We met near the bridge at the busy intersection of Salina and Taylor Streets, which also sees its share of pedestrian traffic. That’s the best way to take in the murals, which depict two important figures in African American history. On the west wall is Martin luther King Jr., and on the east, Frederick Douglass.
“Douglass spoke here 12 times during his life; King spoke twice, so it matched. We used text to convey the message. Not just through the visual arts, but almost like a picture out of a picture book,” Ladd said.
“The artwork is like bait, where they see the artwork, the quality of it, and hopefully they like it," he continued. But it’s the words, the text, their quotes that resonate, like the one [from Douglass] that says, ‘It is easier to build strong children than repair broken men.’ That resonates with this side of town. There’s a lot of broken people, broken men, broken families.”
“These words, the best thing I love is when people stop and read them," Ladd said. He recalled a moment while he was painting. "There was one guy who would read and study them, and turn around to try and memorize the quotes, especially on the King side. He was really reciting them and taking them to heart. You’d see fathers with their sons coming by, and moms explaining who that person was…Martin Luther King, or the importance of Frederick Douglass. It gave me a chance to get feedback from the community, and what it meant to see something dilapidated and then doing something to beautify it.”
Ladd says public art can uplift a community. He says people passing through last summer seemed to have a little more pride.

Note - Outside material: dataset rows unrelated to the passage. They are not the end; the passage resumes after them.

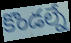
కొండల్నే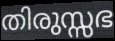
തിരുസ്സഭ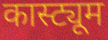
कास्ट्यूमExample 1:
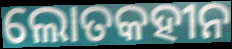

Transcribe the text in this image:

ଲୋତକହୀନ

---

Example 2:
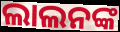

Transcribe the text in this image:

ଲାଲନଙ୍କ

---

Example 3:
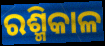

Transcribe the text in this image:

ରଶ୍ମିକାଳ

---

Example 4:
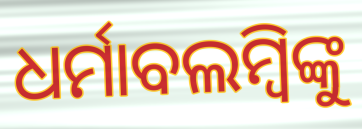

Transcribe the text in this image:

ଧର୍ମାବଲମ୍ବିଙ୍କୁ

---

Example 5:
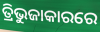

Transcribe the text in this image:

ତ୍ରିଭୁଜାକାରରେ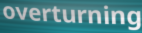
overturning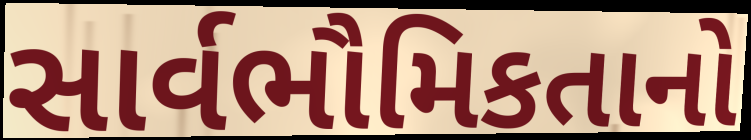
સાર્વભૌમિકતાનો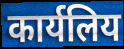
कार्यलियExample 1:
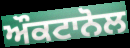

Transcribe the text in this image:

ਔਕਟਾਨੋਲ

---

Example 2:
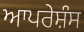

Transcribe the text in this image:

ਆਪਰੇਸ਼ੰਸ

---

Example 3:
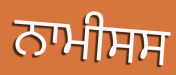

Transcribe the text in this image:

ਨਾਮੀਸਸ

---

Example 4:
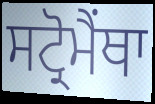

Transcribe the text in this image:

ਸਟ੍ਰੋਮੈਂਥਾ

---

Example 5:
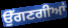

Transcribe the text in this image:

ਉੱਗਣਗੀਆਂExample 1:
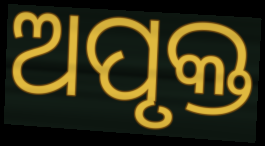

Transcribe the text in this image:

ଅପୃକ୍ତ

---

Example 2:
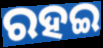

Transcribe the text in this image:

ରହଇ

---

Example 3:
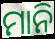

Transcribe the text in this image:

ମାନି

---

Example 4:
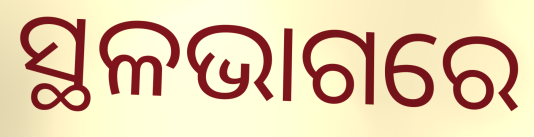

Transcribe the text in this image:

ସ୍ଥଳଭାଗରେ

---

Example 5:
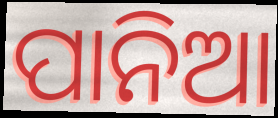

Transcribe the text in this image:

ପାନିଆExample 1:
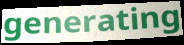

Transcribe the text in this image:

generating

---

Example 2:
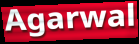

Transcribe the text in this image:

Agarwal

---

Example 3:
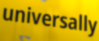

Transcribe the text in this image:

universally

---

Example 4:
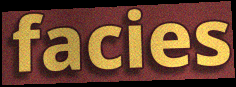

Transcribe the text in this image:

facies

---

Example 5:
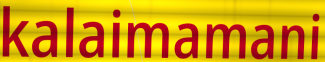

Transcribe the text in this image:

kalaimamani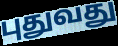
புதுவது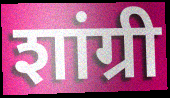
शांग्री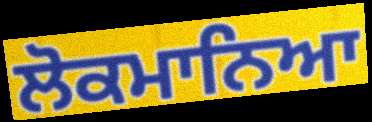
ਲੋਕਮਾਨਿਆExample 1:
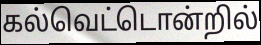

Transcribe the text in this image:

கல்வெட்டொன்றில்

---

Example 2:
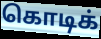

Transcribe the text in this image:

“I think public art is so important. When I go to other cities like Philadelphia, which is a beacon of public art and murals, you see the pride that they have in it. Or in Rochester, when you go to their arts district, you see these gorgeous murals, and it really elevates the area in the sense of pride and just being a hub of art. I believe art can be very therapeutic, it can be very emotive, it can be inspiring, in any neighborhood, whether it’s predominantly Polish, Irish, or mostly Muslim. You get public art that touches upon the historical impact of that area, or the predominant people of that region, it helps,” Ladd said.
He says public art can have a bigger message:
“Being a children’s book illustrator, I’ve done the literary side. Being able to do public art, and the impact of the public art is almost like a social justice movement when you see these two murals.”
So, what’s London Ladd's next project? He’d like to tackle the bridge itself.
“The project above…you have the base of the color, everything was treated. They were ready to go, they had an artist, but he wasn’t able to finish, so they’re ready to start over and do something new. It’s interesting, but for me, I have to make sure everything works out well.”
Ladd says there are still many details to be worked out with the city and the railroad before anything becomes final. If it doesn't work out, he says he’s at peace.
While he’d like to continue doing public art, Ladd is also working with his daughter on a children's book. She has a degree in illustration, and Ladd says he’s only too proud she's following in his footsteps. He’s also nurturing ideas for his long-time desire to publish a graphic novel, which he says would be a nice bookend to his career.